兜は獅子を模した形をしていて、鎧全てが魔法の素材で作られているのが分かる、凄い圧迫感。
「おや、いらっしゃい」
店の奥には、丸メガネを掛けた小柄なお婆さんが座っていた。
「こんにちはー」
「おやおや、メリッサちゃんじゃないかい。あんたがうちに用なんて珍しいね?」
「うん、今日は私じゃなくて、彼の武器を買いに来たの」
メリッサが、俺の背中を押して前に出した。
「ど、どうも」
「ほう」
お婆さんの目が、眼鏡の奥でキラリと光る。
「ほうほうほう!」
眼鏡の奥が、キラン、キラン、キラキラッと光る。
「その子はなんだい? ここの冒険者にしちゃ若すぎるみたいだけど……だけど、魔力だけなら特級以上じゃないかい?」
「分かる? 彼ね、魔銃使いで……召喚士なの!」
「しょ、召喚士!! おやまあ!」
お婆さんは驚き、椅子ごとひっくり返りそうになった。
そこで、椅子がふわりと浮かぶ。
「確かに確かに。こんな魔力、世界魔法を使う魔法使いでも無ければ無用の長物さ。だけど、世界魔法を使えるほどの魔法使いは今の時代にはいない。なら、この魔力をどうする? 召喚士! 確かに確かに! そう言われりゃ納得さ! しかも魔銃使いだって? ちょっと待ってな!」
奥へと戻っていくお婆さん。
「どれどれ……。あったあった。召喚士! 大体の召喚士は、元となった職に関連する召喚方法を持っていたと言われているね! もっとも、直近に存在した召喚士は五百年前のドーバー・ド・バードだ。この男は魔法使いで、呪文によって召喚してた。その前が八百年前のチェリー・ケイで、この女は召喚モンスターを石に変えて胸の谷間に……」
「おばあちゃん! それはいいからー! 戻ってきてー!」
「ハッ! そ、そうだったね。

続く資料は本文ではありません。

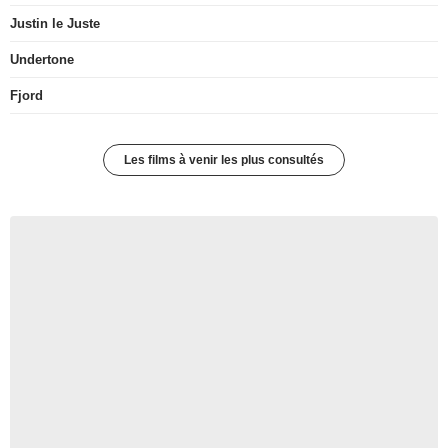
Justin le Juste
Undertone
Fjord
Les films à venir les plus consultés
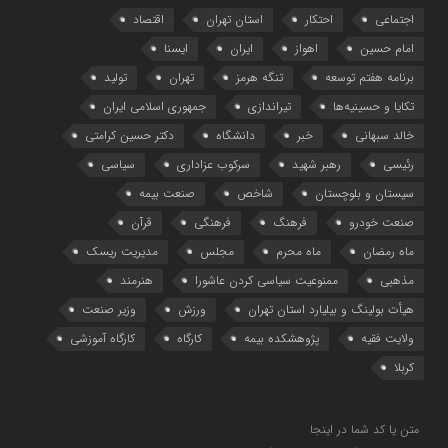
اجتماعی
احتکار
استان تهران
اقتصاد
امام حسین
اهواز
ایران
ایسنا
برنامه هفتم توسعه
تنگه هرمز
تهران
تولید
تکایا و حسینیه‌ها
تیراندازی
جمهوری اسلامی ایران
خالد سبهانی
خبر
دانشگاه
دکتر حسین کرامتی
رئیسی
رهبر شهید
سرکوب عزاداری
سیاسی
سیستان و بلوچستان
شاخص
صنعت بیمه
صنعت خودرو
فرهنگ
فرهنگی
قرآن
ماه رمضان
ماه محرم
مجلس
مدیریت ریسک
مذهبی
ممنوعیت سیاسی کردن عاشورا
هنرمند
هیأت بولینگ و بیلیارد استان تهران
ورزش
وزیر صنعت
ولایت فقیه
پژوهشکده بیمه
کارگاه
کارگاه آموزشی
کربلا
متن یا کد شما در اینجا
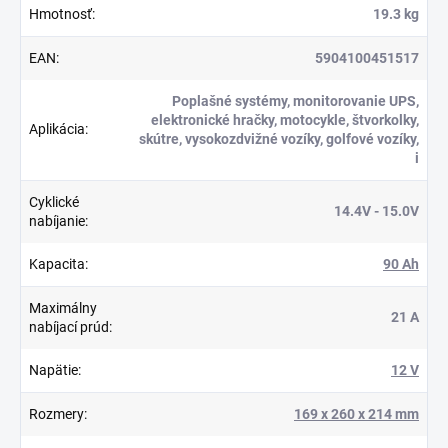
Hmotnosť
:
19.3 kg
EAN
:
5904100451517
Poplašné systémy, monitorovanie UPS,
elektronické hračky, motocykle, štvorkolky,
Aplikácia
:
skútre, vysokozdvižné vozíky, golfové vozíky,
i
Cyklické
14.4V - 15.0V
nabíjanie
:
Kapacita
:
90 Ah
Maximálny
21 A
nabíjací prúd
:
Napätie
:
12 V
Rozmery
:
169 x 260 x 214 mm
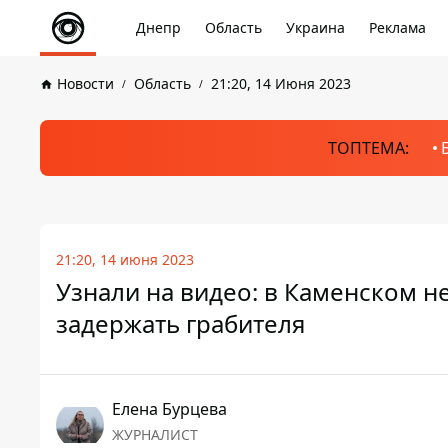
Днепр
Область
Украина
Реклама
Новости
Область
21:20, 14 Июня 2023
ТОПТЕМА:
21:20, 14 июня 2023
Узнали на видео: в Каменском 
задержать грабителя
Елена Бурцева
ЖУРНАЛИСТ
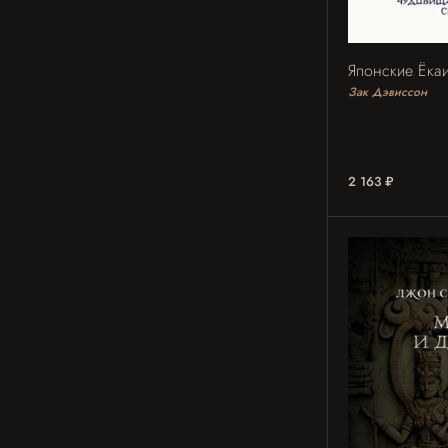
Японские Ёка
Зак Дэвиссон
2 163 ₽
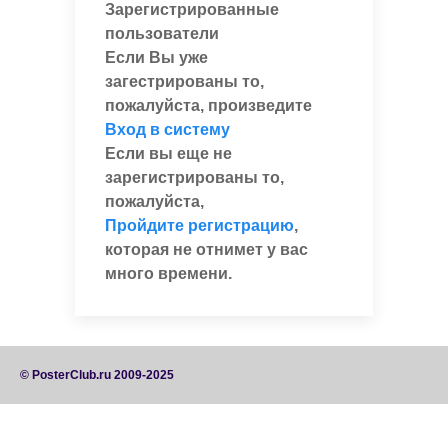
Зарегистрированные
пользователи
Если Вы уже
загестрированы то,
пожалуйста, произведите
Вход в систему
Если вы еще не
зарегистрированы то,
пожалуйста,
Пройдите регистрацию
,
которая не отнимет у вас
много времени.
© PosterClub.ru 2009-2025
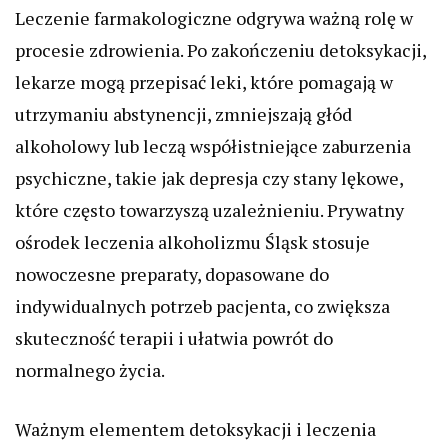
Leczenie farmakologiczne odgrywa ważną rolę w
procesie zdrowienia. Po zakończeniu detoksykacji,
lekarze mogą przepisać leki, które pomagają w
utrzymaniu abstynencji, zmniejszają głód
alkoholowy lub leczą współistniejące zaburzenia
psychiczne, takie jak depresja czy stany lękowe,
które często towarzyszą uzależnieniu. Prywatny
ośrodek leczenia alkoholizmu Śląsk stosuje
nowoczesne preparaty, dopasowane do
indywidualnych potrzeb pacjenta, co zwiększa
skuteczność terapii i ułatwia powrót do
normalnego życia.
Ważnym elementem detoksykacji i leczenia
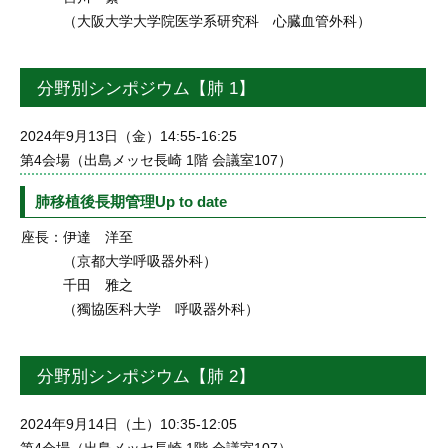
（大阪大学大学院医学系研究科 心臓血管外科）
分野別シンポジウム【肺 1】
2024年9月13日（金）14:55-16:25
第4会場（出島メッセ長崎 1階 会議室107）
肺移植後長期管理Up to date
座長：
伊達 洋至
（京都大学呼吸器外科）
千田 雅之
（獨協医科大学 呼吸器外科）
分野別シンポジウム【肺 2】
2024年9月14日（土）10:35-12:05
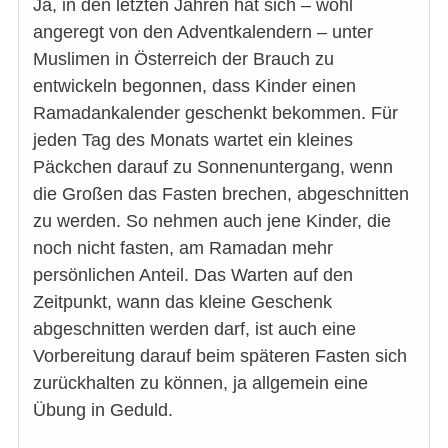
Ja, in den letzten Jahren hat sich – wohl
angeregt von den Adventkalendern – unter
Muslimen in Österreich der Brauch zu
entwickeln begonnen, dass Kinder einen
Ramadankalender geschenkt bekommen. Für
jeden Tag des Monats wartet ein kleines
Päckchen darauf zu Sonnenuntergang, wenn
die Großen das Fasten brechen, abgeschnitten
zu werden. So nehmen auch jene Kinder, die
noch nicht fasten, am Ramadan mehr
persönlichen Anteil. Das Warten auf den
Zeitpunkt, wann das kleine Geschenk
abgeschnitten werden darf, ist auch eine
Vorbereitung darauf beim späteren Fasten sich
zurückhalten zu können, ja allgemein eine
Übung in Geduld.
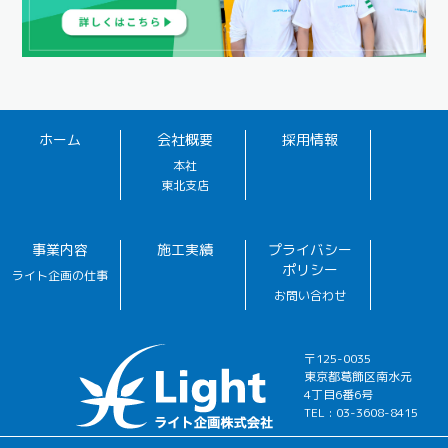
ホーム
会社概要
採用情報
本社
東北支店
事業内容
施工実績
プライバシー
ポリシー
ライト企画の仕事
お問い合わせ
〒125-0035
東京都葛飾区南水元
4丁目6番6号
TEL : 03-3608-8415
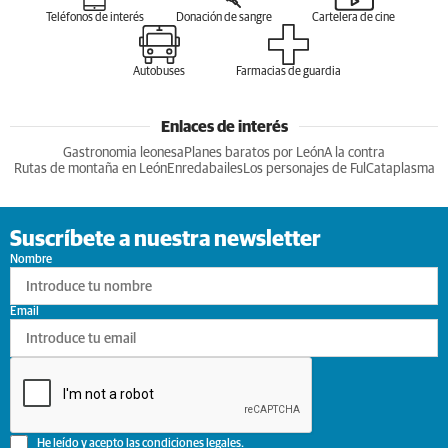
Teléfonos de interés
Donación de sangre
Cartelera de cine
Autobuses
Farmacias de guardia
Enlaces de interés
Gastronomia leonesa
Planes baratos por León
A la contra
Rutas de montaña en León
Enredabailes
Los personajes de Ful
Cataplasma
Suscríbete a nuestra newsletter
Nombre
Email
He leído y acepto las
condiciones legales
.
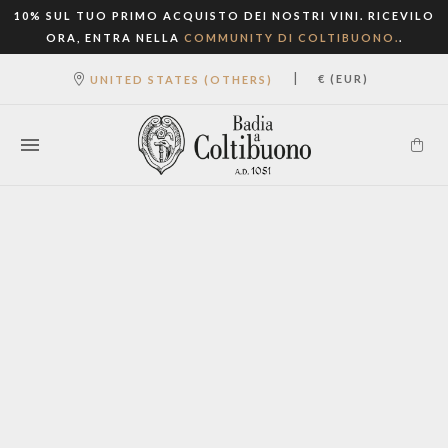
10% SUL TUO PRIMO ACQUISTO DEI NOSTRI VINI. RICEVILO
ORA, ENTRA NELLA
COMMUNITY DI COLTIBUONO.
.
|
€ (EUR)
UNITED STATES (OTHERS)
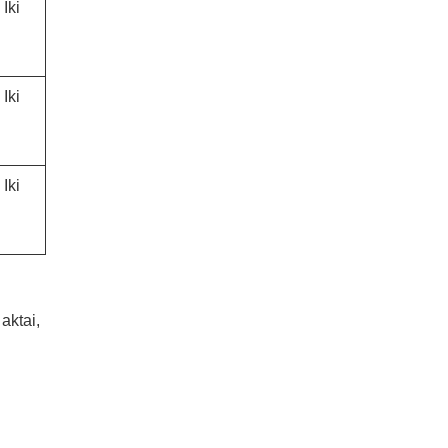
 Iki
 Iki
 Iki
aktai,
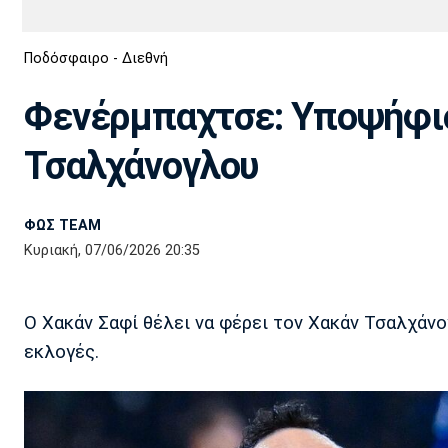
Διεθνή
EuroCup
Ποδόσφαιρο - Διεθνή
Euro
Basket League
Απόλλων
Άρης
ΟΦΗ
Παναχαϊκή
Εθνικές Ομάδες
Α2 Μπάσκετ
Σμύρνης
Φενέρμπαχτσε: Υποψήφιο
Κύπελλο
FIBA World Cup 2023
Διαιτησία
Τσαλχάνογλου
Ποδόσφαιρο Γυναικών
Ιωνικός
Κηφισιά
Πανσερραϊκός
ΦΩΣ TEAM
Κυριακή, 07/06/2026 20:35
Ο Χακάν Σαφί θέλει να φέρει τον Χακάν Τσαλχάν
εκλογές.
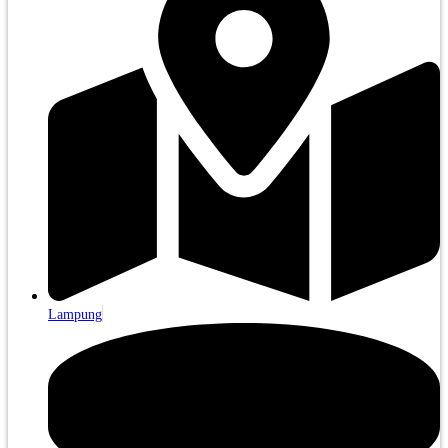
Lampung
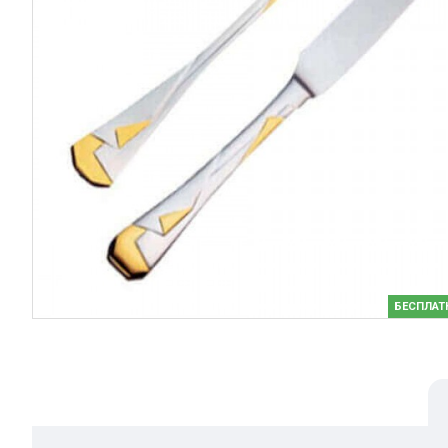
БЕСПЛАТ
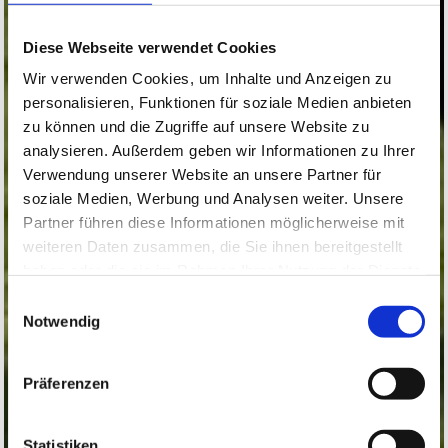
Diese Webseite verwendet Cookies
Wir verwenden Cookies, um Inhalte und Anzeigen zu
personalisieren, Funktionen für soziale Medien anbieten
zu können und die Zugriffe auf unsere Website zu
analysieren. Außerdem geben wir Informationen zu Ihrer
Verwendung unserer Website an unsere Partner für
soziale Medien, Werbung und Analysen weiter. Unsere
Partner führen diese Informationen möglicherweise mit
weiteren Daten zusammen, die Sie ihnen bereitgestellt
haben oder die sie im Rahmen Ihrer Nutzung der Dienste
gesammelt haben.
Einwilligungsauswahl
Notwendig
Präferenzen
Statistiken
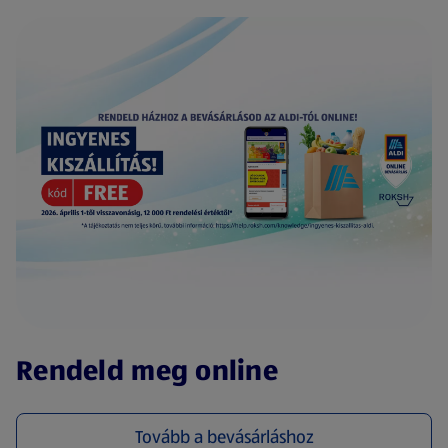
(új oldalon nyílik meg)
Rendeld meg online
Tovább a bevásárláshoz
(új oldalon nyílik meg)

いやあ、まさかあたしが生きている内に召喚士に会えるなんてねえ。しかも、魔銃使いということは、銃から召喚する召喚士だろう? ああ、なるほど! そのためにアレがあったのかい! こりゃあ、ユービキス神の導きかも知れないね!」
お婆さん、勝手に盛り上がっているぞ。
何が何だか分からない。
「待ってくれ! ええと、分かるように説明を……」
俺が口を開いたら、店の奥から顔を出したお婆さんが、ちょいちょい、と手招きした。
「こっちにおいで。恐らく、あんたにしか使えない魔銃がある。こいつは多分、ずーっとあんたを待ってたんだ」
その途端、店の中に漂う圧迫感が一気に軽くなった。
いや、店奥に向かう道から、圧迫感がなくなったのだ。
まるで、俺を招いているみたいに。
「俺にしか使えない、銃……?」
何かの招きを感じながら、俺は店の奥へと進んでいくのだった。